Kością niezgody jest planowana budowa węzła Kluczbork Północ i prowadzącego do niego łącznika.
- Żyliśmy tak ponad sto lat i było dobrze bez łączników. Węzeł planowany przed Kluczborkiem nie powinien wyglądać tak, jak na przedstawionych planach. On powinien znaleźć się w polach - za Gotartowem - mówi Lidia Toboła.
- My chcemy drugiego węzła przy Kluczborku, tylko wymagamy przesunięcia go w pola. Tam nie będzie nikomu przeszkadzać, cały ruch pójdzie bokiem - poza Kluczborkiem i Gotartowem. Będzie typowy tranzyt dla kierowców niezainteresowanych wjazdem do Kluczborka i oni ominą miasto zupełnie. Wówczas wszyscy będą szczęśliwi - dodaje Piotr Gałka.
Zdaniem Lidii Markowskiej, pełniącej obowiązki dyrektora opolskiego oddziału GDDKiA, spotkanie było bardzo konstruktywne. - Jeszcze raz pochylimy się nad wszystkimi wnioskami mieszkańców - zaznacza.

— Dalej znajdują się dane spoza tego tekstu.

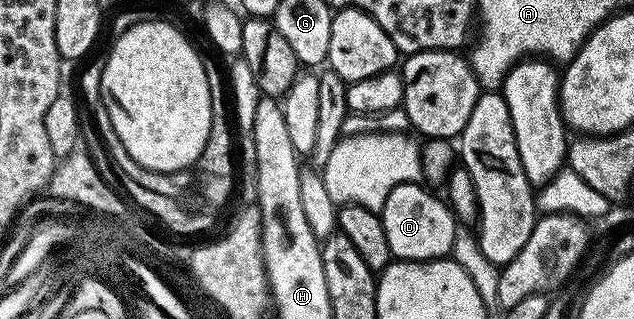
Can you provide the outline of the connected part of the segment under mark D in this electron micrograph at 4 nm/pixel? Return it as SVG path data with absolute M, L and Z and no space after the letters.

- Chcemy zrobić to jak najszybciej, biorąc pod uwagę wszystkie głosy i uwagi. Czy uda się znaleźć konsensus, zobaczymy. Na pewno ta sprawa zostanie potraktowana bardzo poważnie. Po podsumowaniu wszystkich analiz zorganizujemy jeszcze jedno spotkanie i przedstawimy efekt.
Dodajmy, w tej sprawie Lidia Markowska zapowiedziała też spotkanie z władzami centralnymi GDDKiA w Warszawie.